The law “basically outlaws end-to-end encryption,” said Joseph Lorenzo Hall, chief technologist at the Center for Democracy and Technology. “It’s effectively the most anti-crypto bill of all anti-crypto bills.”
The director of the New America Foundation’s Open Technology Institute, Kevin Bankston, said that in his twenty years working on technology policy “this is easily the most ludicrous, dangerous, technically illiterate proposal I’ve ever seen.”
Ed board of @SenFeinstein‘s hometown paper says her anti-crypto bill “would weaken Internet security for everyone.” https://t.co/Nh11PM20em
— Kevin Bankston (@KevinBankston) April 13, 2016
I could spend all night listing the various ways that Feinstein-Burr is flawed & dangerous. But let’s just say, “in every way possible.”
— matt blaze (@mattblaze) April 8, 2016
Compliance with Court Orders Act-Sen Burr R-NC and Sen Feinstein D-Ca Senate proposal amounts to Internet censorship https://t.co/nqQ8elTYCZ
— Bonita Hoover (@Bohoover) April 9, 2016
Stop the Compliance with Court Orders Act of 2016 – undermining data security and privacy is not okay https://t.co/Rcg2l5F5oY
— risk management (@SteveOzanCFE) April 8, 2016
Eric Rand, a computer security consultant in Southern California, said the tech community was not consulted on the bill and characterized the legislation as “a work of complete ignorance.”
“Apple’s app store, Google’s play store, any platform for software applications somehow has to vet every app to ensure they have backdoored or little enough security to comply,” Bankston told Wired.
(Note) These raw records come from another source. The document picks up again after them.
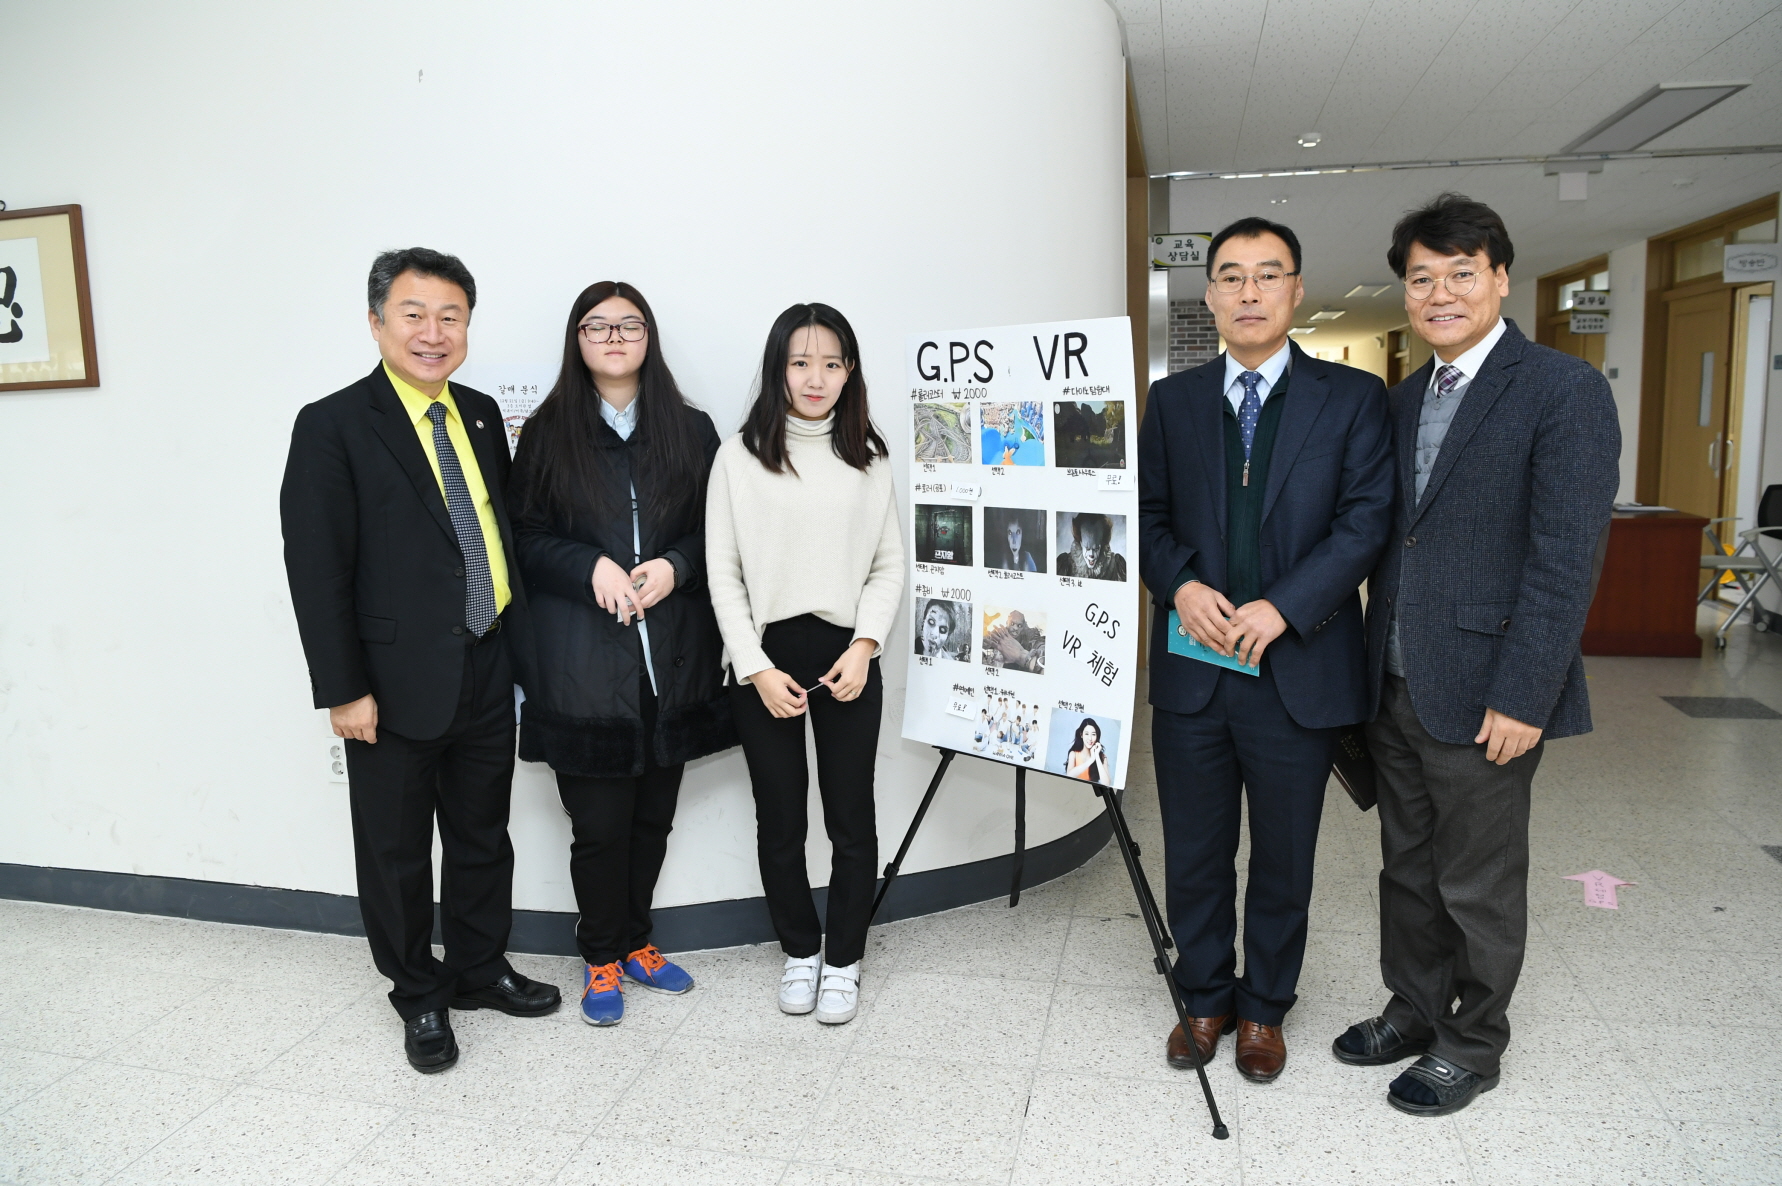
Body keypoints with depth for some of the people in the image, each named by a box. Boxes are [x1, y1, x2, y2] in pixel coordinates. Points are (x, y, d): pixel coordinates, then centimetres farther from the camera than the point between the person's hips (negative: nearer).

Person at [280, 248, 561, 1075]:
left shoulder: (482, 415, 7)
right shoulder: (333, 426, -11)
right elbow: (316, 569, -13)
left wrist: (518, 642, 9)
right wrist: (343, 690, -15)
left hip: (487, 674, 5)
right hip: (398, 686, -5)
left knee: (483, 837, 19)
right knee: (397, 852, 12)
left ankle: (479, 969, 39)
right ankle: (420, 995, 32)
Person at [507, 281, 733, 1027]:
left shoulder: (690, 431, 7)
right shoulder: (548, 433, 3)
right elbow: (526, 538, 1)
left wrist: (675, 566, -12)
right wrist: (591, 567, -15)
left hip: (674, 656, 2)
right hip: (583, 663, -2)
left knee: (653, 816, 12)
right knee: (599, 824, 3)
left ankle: (635, 941, 32)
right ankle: (602, 958, 24)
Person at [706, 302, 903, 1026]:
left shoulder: (869, 459, 5)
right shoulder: (740, 457, -1)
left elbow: (889, 566, 5)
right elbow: (723, 574, -1)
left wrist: (863, 648, -9)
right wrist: (758, 668, -8)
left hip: (847, 658, 1)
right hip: (766, 660, -1)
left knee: (852, 819, 6)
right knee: (779, 822, 10)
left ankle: (842, 959, 25)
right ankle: (799, 950, 31)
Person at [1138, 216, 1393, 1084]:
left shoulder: (1353, 397, 1)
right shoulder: (1172, 400, 8)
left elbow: (1368, 518, -7)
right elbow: (1146, 513, 9)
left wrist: (1283, 606, -18)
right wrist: (1180, 584, -11)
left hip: (1297, 671, -2)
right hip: (1191, 669, 2)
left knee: (1284, 858, 12)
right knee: (1194, 853, 12)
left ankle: (1264, 1008, 33)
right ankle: (1204, 998, 33)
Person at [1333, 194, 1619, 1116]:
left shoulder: (1565, 391, -11)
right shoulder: (1404, 399, 11)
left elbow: (1565, 560, -17)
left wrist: (1522, 696, -20)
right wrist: (1374, 665, 11)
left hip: (1482, 693, -7)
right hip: (1396, 687, 7)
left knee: (1479, 885, 10)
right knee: (1407, 868, 19)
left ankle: (1473, 1044, 29)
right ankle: (1413, 1011, 38)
He added the bill, if enacted, would amount to censorship of the internet.
Wired argues the bill ignores the conclusion of top cryptographers that weakening encryption would be used by hackers and foreign governments to steal personal data. During its battle with the FBI in court over encryption, Apple said removing security measures on devices would amount to “unilateral disarmament” in and endless war with hackers.